Comment Re:Should be pretty obvious by now (Score 1) 150

Is there more cancer in warm areas then in cold ones? I would guess that then few milliwatts of RF would produce less heat than say living in the south or west?

External temperatures don't influence internal temperatures much, so long as humans can maintain homeostasis. That said, I would expect (after controlling for skin pigmentation) to find more skin cancers in warmer areas... but that's not what you're asking about.

It's not the power itself that is the issue, but the intensity. A few mW over a few um^2 is more likely to be problematic than a few W over a few meters^2.

Comment Re:Should be pretty obvious by now (Score 1) 150

does it not make sense that electromagnetic radiation below visible light should also not cause cancer

Non-ionizing radiation shouldn't directly cause cancer by the inducement of DNA damage. However, non-ionizing radiation could conceivably cause inflammation due to localized increase in heat. Increased inflammation can increase the risk of cancer. [That's basically why asbestos causes cancer, even though asbestos itself is spectacularly inert.]

It's certainly unlikely that cell phones produce enough energy to cause enough inflammation to cause an appreciable increase in risk of cancer, but the possibility is large enough that it's reasonable to study.

Comment Re:The FSF is indeed generating FUD (Score 1) 282

I think the valid interpretation (which is why people merely seek coming into compliance with the terms...) for the GPL/LGPLv2 for reinstatement is to re-obtain a new copy and fully comply with the terms.
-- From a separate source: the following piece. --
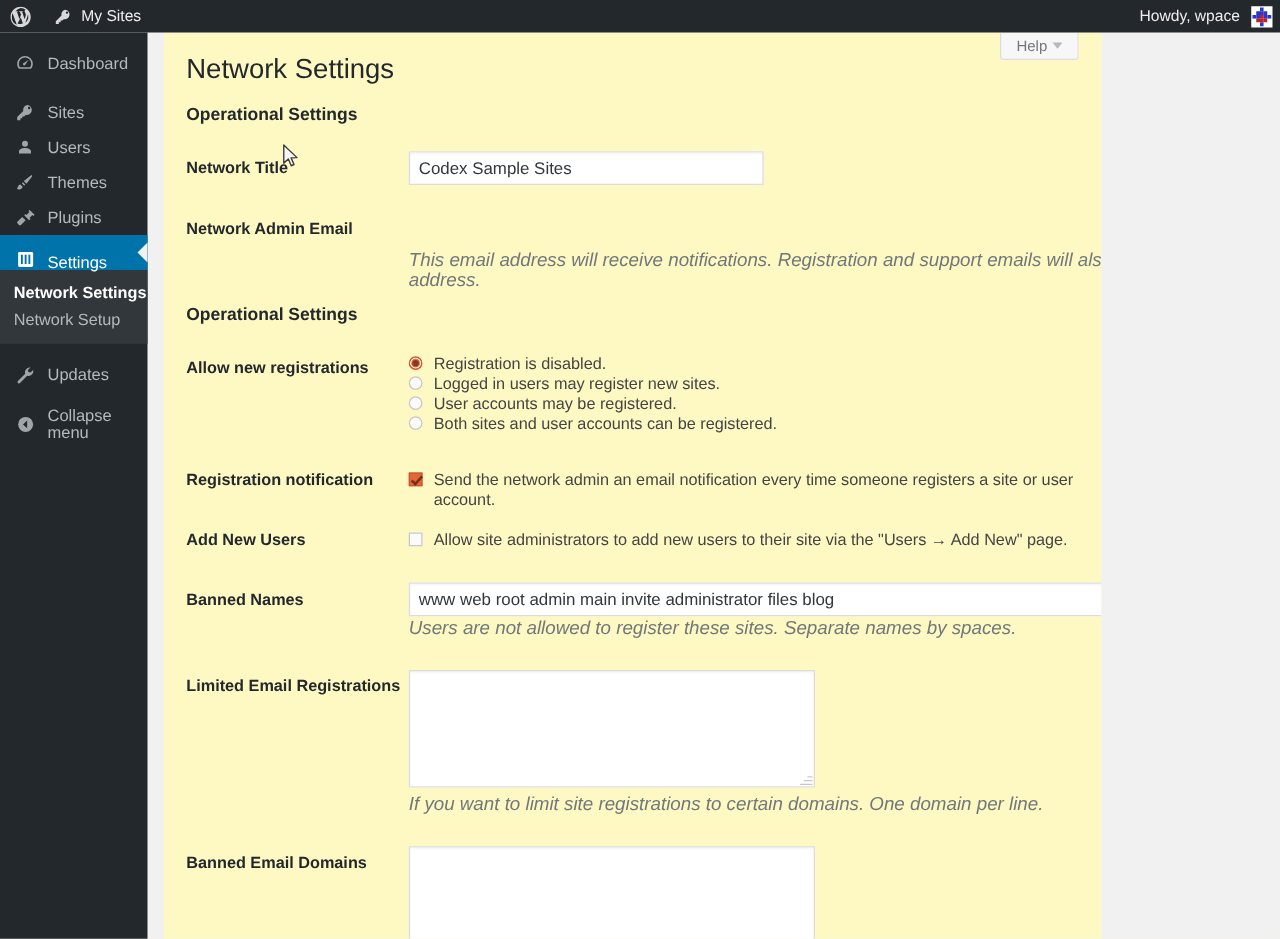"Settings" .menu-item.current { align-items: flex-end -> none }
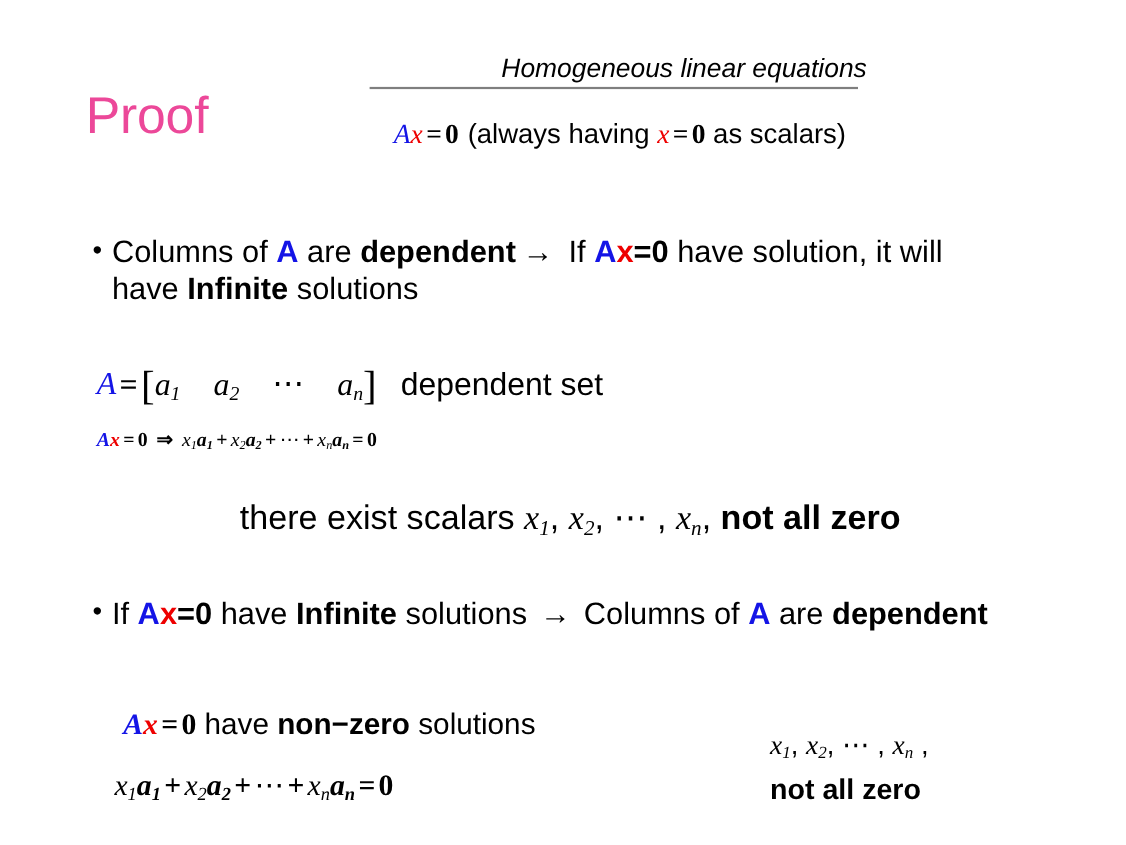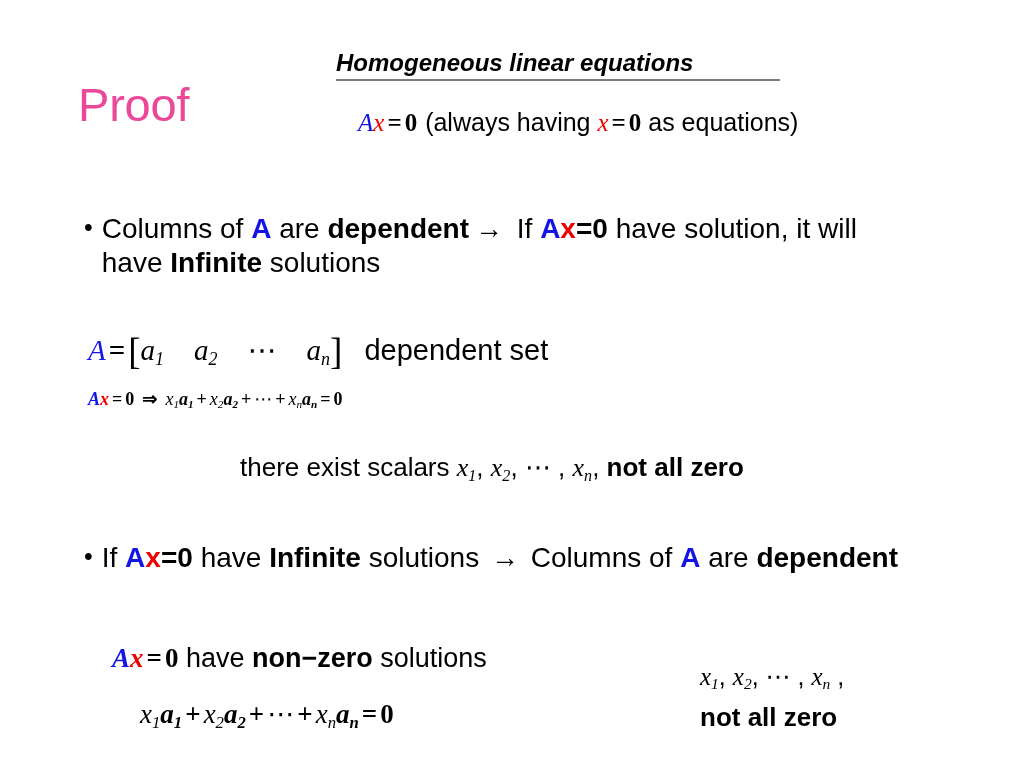"Homogeneous linear equations" #topic-heading { font-weight: bold -> normal; text-align: left -> right }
Coming into compliance really works because the copyright holders grant a new license to the violator after compliance is obtained; the copyright holder is not limited to the terms of the GPL in granting new licenses. That said, it is possible that a violator would attempt to claim that they re-obtained a new license from another sublicensor, but that would add evidence that they knowingly were in violation of the license; that's one reason why we've not seen anyone with an action brought against them try to reinstate it by themselves, even if they disagree with my (IANAL) interpretation of what GPLv2 section 4 means.

Comment Re:The FSF is indeed generating FUD (Score 3, Insightful) 282

There is no "you lose your rights forever" clause in the GPLv2 license.

Section 4 is that very clause. If you "copy, modify, sublicense or distribute the Program except as expressly provided under" the GPLv2, your rights are "automatically terminate[d]." There is no mechanism to regain a license under the GPLv2. And if you think that you regain such a license under GPLv2 section 6, the end of section 4 takes care of that: "parties who have received [..] rights [..] from you under this License will not have their licenses terminated so long [as they] remain in full compliance.

If this wasn't the case, the GPLv2 itself would have no force, because any past violation could be pasted over by merely being granted a new license from some other sublicensor. GPLv3 fixes this problem by adding reinstatement language to section 8.

Comment Re:Never 'gonna happen (Score 1) 591

To use a car example, it's like a car with high torque and excellent gas mileage, but ugly to look at and the instruments are labelled differently and in the back seat.

No, it's more like a car whose steering wheel looks like an F1 steering wheel and a dash panel which looks like a 747 flight engineer's station. Difficult for someone used to driving a normal car or flying a piper cub to master, but capable of generating incredible performance for those who understand its function.

Comment Re:nuclear can be safe; short term profit preferre (Score 1) 664

Oh, you mean the stuff inside that laptop you're posting with?

And in just about any piece of electronic equipment, yes. Its commonality doesn't make it any less toxic or undermine the point that even alternative energy sources produce waste and problems which should be considered when determining whether they are economically and environmentally feasible.